Depuis le temps que cette énorme masse d’impôts perdus dans la nature ne cesse de grossir, qu’a fait de concret le gouvernement pour essayer de remédier à ce très grave manque à gagner pour les finances publiques ? Le ministre des finances nous promet un temps de réflexion ! A quand le temps de l’action ?
Djilali Hadjadj et dépêche APS


Loi de règlement budgétaire, de quoi il en retourne ?

Loi qui arrête à chaque fin d’année budgétaire le montant définitif des dépenses et des recettes de l’Etat, ratifie les opérations réglementaires ayant affecté l’exécution du budget, fixe le résultat budgétaire et décrit les opérations de trésorerie.
Elle peut comprendre des dispositions sur l’information et le contrôle des finances publiques, la comptabilité et la responsabilité des agents.
Le projet de la loi de règlement budgétaire est assimilé à un document comptable transmis annuellement à l’organe législatif (APN) à l’effet d’exercer son contrôle sur l’exécution des lois de finances de l’année n-1 avant d’envisager les discutions et le vote des crédits et les objectifs proposés pour l’exercice n.
En application des dispositions de l’article 18 de l’ordonnance n°95-20 du 17 juillet 1995, modifiée et complétée par l’ordonnance n°10-02 du 26 août 2011 relative à la Cour des comptes, «la Cour des comptes est consultée sur les avant-projets annuels de la loi de règlement budgétaire.
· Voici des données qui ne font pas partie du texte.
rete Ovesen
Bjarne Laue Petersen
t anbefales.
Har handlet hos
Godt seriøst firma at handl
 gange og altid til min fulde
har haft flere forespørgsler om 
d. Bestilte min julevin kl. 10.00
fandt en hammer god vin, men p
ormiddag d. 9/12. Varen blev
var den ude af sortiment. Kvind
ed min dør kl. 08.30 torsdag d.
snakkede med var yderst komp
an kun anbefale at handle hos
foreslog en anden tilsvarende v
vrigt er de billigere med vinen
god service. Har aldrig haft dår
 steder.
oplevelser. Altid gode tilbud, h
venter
Les rapports d’appréciation qu’elle établit à cet effet au titre de l’exercice considéré sont transmis par le gouvernement à l’institution législative avec le projet de loi y afférent».
L’article 5 de la loi 84-17 du 17 juillet 1984 relative aux lois de finances dispose que «la loi de règlement budgétaire est l’acte par lequel il est rendu compte de l’exécution d’une loi de finances et, le cas échéant, des lois de finances complémentaires ou modificatives afférentes à chaque exercice».